4° La liberté indéfinie de la presse. C’est un principe qu’il tenait de ses amis, les quakers anglais, particulièrement de Robert Pigott, et aussi du célèbre publiciste David Williams. (Voir Patriote du 10 février 1790, et Supplément ; Cf. lettres des 13 août 1790, 5 août 1791.)

Pendant toute l’année 1791, il prêche ces idées (Patriote des 28 février, 14 mars, 4 mai 1791) ; mais c’est surtout la dernière qui l’occupe le plus. Il demande « que les délits de la presse, à moins qu’ils ne soient compliqués d’une intention prouvée de nuire à la chose publique ou à un particulier, ne puissent être punis et réparés que par l’opinion… ». (Lettre à Bancal, du 10 janvier 1791.) Il était impossible de passer avec plus de candeur à côté du problème.

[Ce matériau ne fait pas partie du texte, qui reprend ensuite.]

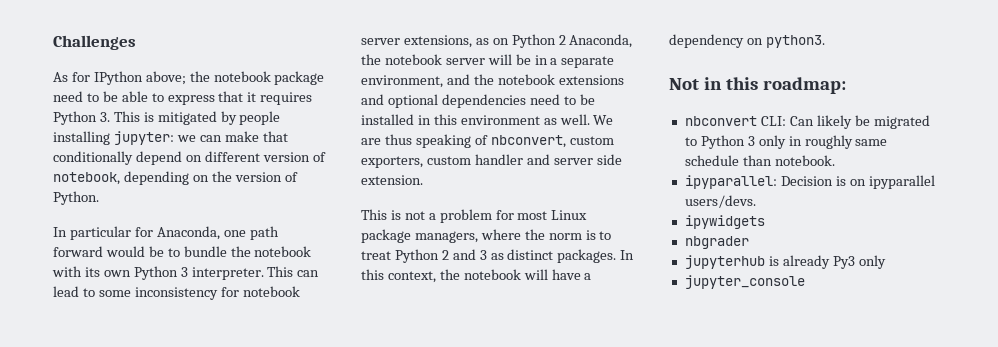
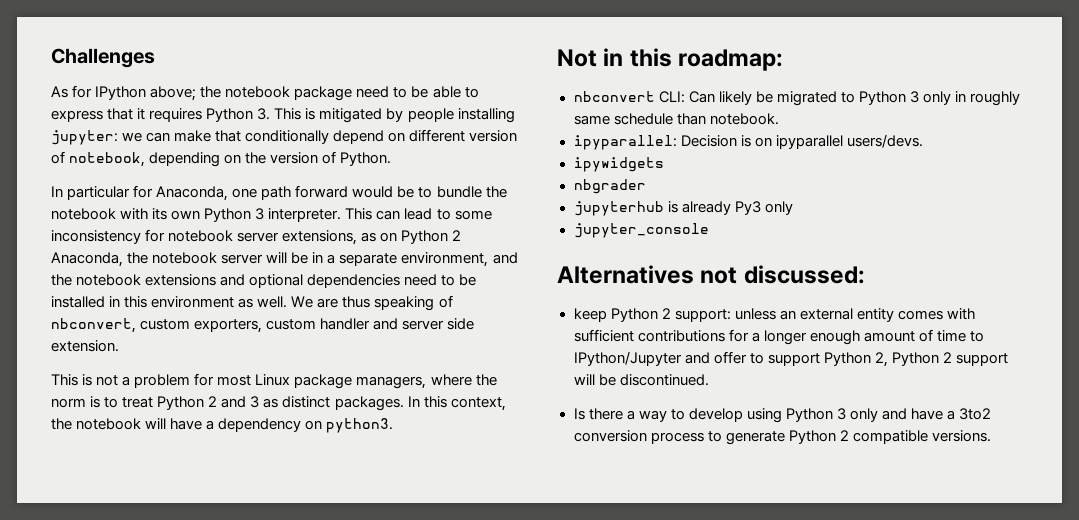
(805, 282) none -> [557,265,865,284] [573,308,975,322] [573,329,984,345] [573,351,1008,367] [573,374,709,386] [573,408,992,423] [573,430,991,445] // Alternatives not discussed: // keep Python 2 support: unless an external entity comes with sufficient contributions for a longer enough amount of time to IPython/Jupyter and offer to support Python 2, Python 2 support will be discontinued. // Is there a way to develop using Python 3 only and have a 3to2 conversion process to generate Python 2 compatible versions.

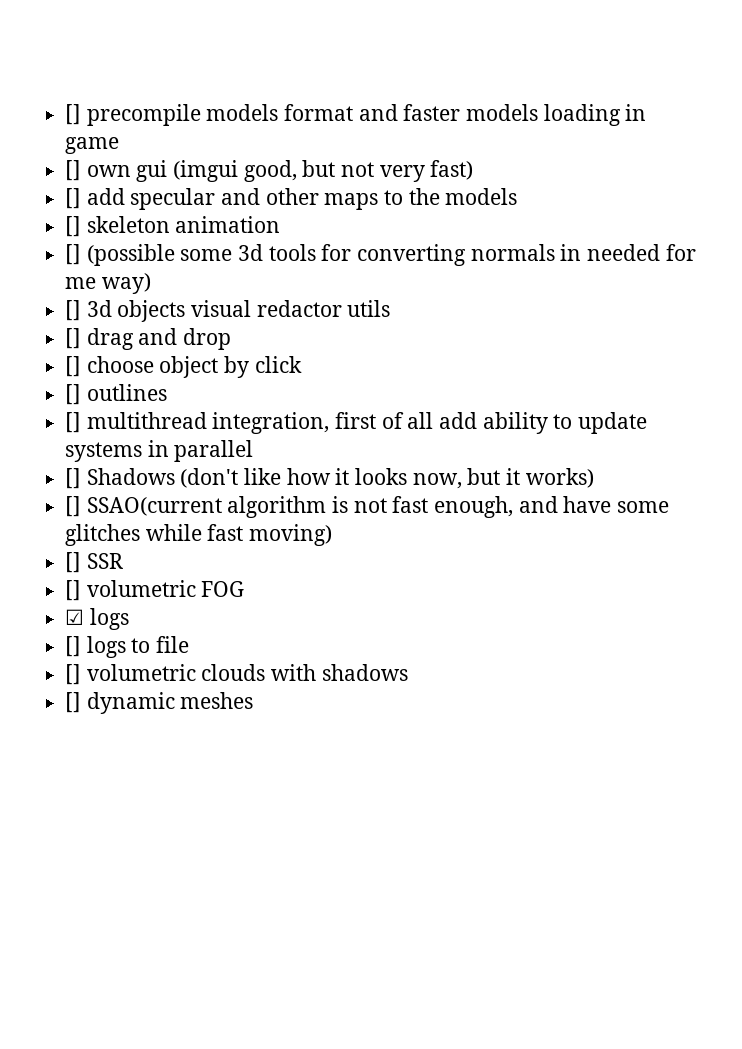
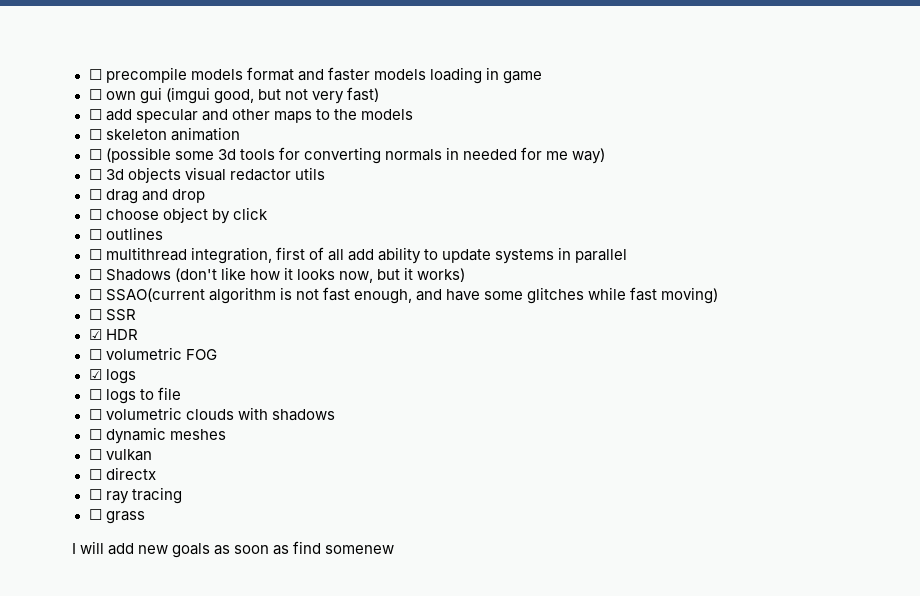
[65,104,82,125] [] -> [88,69,102,80] ☐
[65,160,82,181] [] -> [88,89,102,100] ☐
[65,188,82,209] [] -> [88,109,102,120] ☐
[65,216,82,237] [] -> [88,129,102,140] ☐
[65,244,82,265] [] -> [88,149,102,160] ☐
[65,300,82,321] [] -> [88,169,102,180] ☐
[65,328,82,349] [] -> [88,189,102,200] ☐
[65,356,82,377] [] -> [88,209,102,220] ☐
[65,384,82,405] [] -> [88,229,102,240] ☐
[65,412,82,433] [] -> [88,249,102,260] ☐
[65,468,82,489] [] -> [88,269,102,280] ☐
[65,496,82,517] [] -> [88,289,102,300] ☐
[65,552,82,573] [] -> [88,309,102,320] ☐
[65,580,82,601] [] -> [88,329,138,340] [88,349,102,360] ☑ HDR // ☐
[65,636,82,657] [] -> [88,389,102,400] ☐
[65,664,82,685] [] -> [88,409,102,420] ☐
[65,692,82,713] [] -> [88,429,102,440] ☐
(254, 700) none -> [88,449,152,461] [88,467,156,480] [88,487,182,504] [88,509,145,524] [72,541,395,558] // ☐ vulkan // ☐ directx // ☐ ray tracing // ☐ grass // I will add new goals as soon as find somenew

Dans le salon de Madame Roland, rue Guénégaud, il avait rencontré Robespierre, et lui avait confié un manuscrit sur les sociétés populaires et la liberté de la presse (ces deux idées se tenaient dans son esprit par un lien assez logique ; son malheur, c’était de ne pas savoir mettre les choses en ordre bien apparent). Le député d’Arras, en revenant un soir de la rue Guénégaud à son logis de la rue de Saintonge, oublia le manuscrit dans un fiacre[1]. Désespoir du pauvre auteur. « C’était le travail de plusieurs mois. » Le Patriote du 17 mai publia une annonce pour réclamer le manuscrit perdu. Robespierre n’avait d’ailleurs que faire de l’élucubration de Lanthenas. La veille du jour où il l’égarait, il avait prononcé aux Jacobins, le 11 mai, un grand discours pour la liberté de la presse. (Aulard, II, 396-411.)

Quelques semaines après, Lanthenas avait refait sa brochure, et le Patriote du 10 juin en publiait une partie en supplément : « Principe sur la liberté indéfinie de communiquer ses pensées, par F. Lanthenas, docteur-médecin, citoyen français » ; puis, le 24 juillet, aux Annonces, le Patriote signalait : « De la liberté indéfinie de la presse, par F. Lanthenas… », et le 12 août publiait un compte rendu de l’ouvrage.

Le livre avait paru en effet le 17 juin ; « De la liberté indéfinie de la presse et de l’importance de me soumettre la communication des pensées qu’à l’opinion publique. Adressé et recommandé à toutes les sociétés patriotiques, populaires et fraternelles de l’Empire français, par E. Lanthenas, docteur-médecin, citoyen français. — À Paris, chez Visse, libraire, rue de la Harpe, et Desenne, libraire, au Palais-Royal, 17 juin 1791. — 37 pages in-8o. — De l’imprimerie du Patriote français, place du Théâtre-Italien ». L’ouvrage se terminait par un « Mode de loi proposé, si l’on est obligé d’en faire, et mesures pour obvier à tous les inconvénients de la presse, par les mœurs et l’instruction ». (À la dernière page, est un P.S., du 23 juin.)

Lanthenas se répandait dans le monde des journalistes, le Patriote ne lui suffisant plus. Nous le voyons (lettre 432) en rapports avec Tournon, avec Robert, qui dirigeaient alors ensemble le Mercure national et les Révolutions de l’Europe réunis : il figure parmi les rédac-

  1. Dans ses Mesures de salut public, espèce de revue mensuelle qu’il publia après la chute de Robespierre, de septembre 1794 à février 1795, et qui n’eut que quatre numéros, il accuse l’ex-tyran de lui avoir très perfidement soustrait ! (N° 1, p. 16.)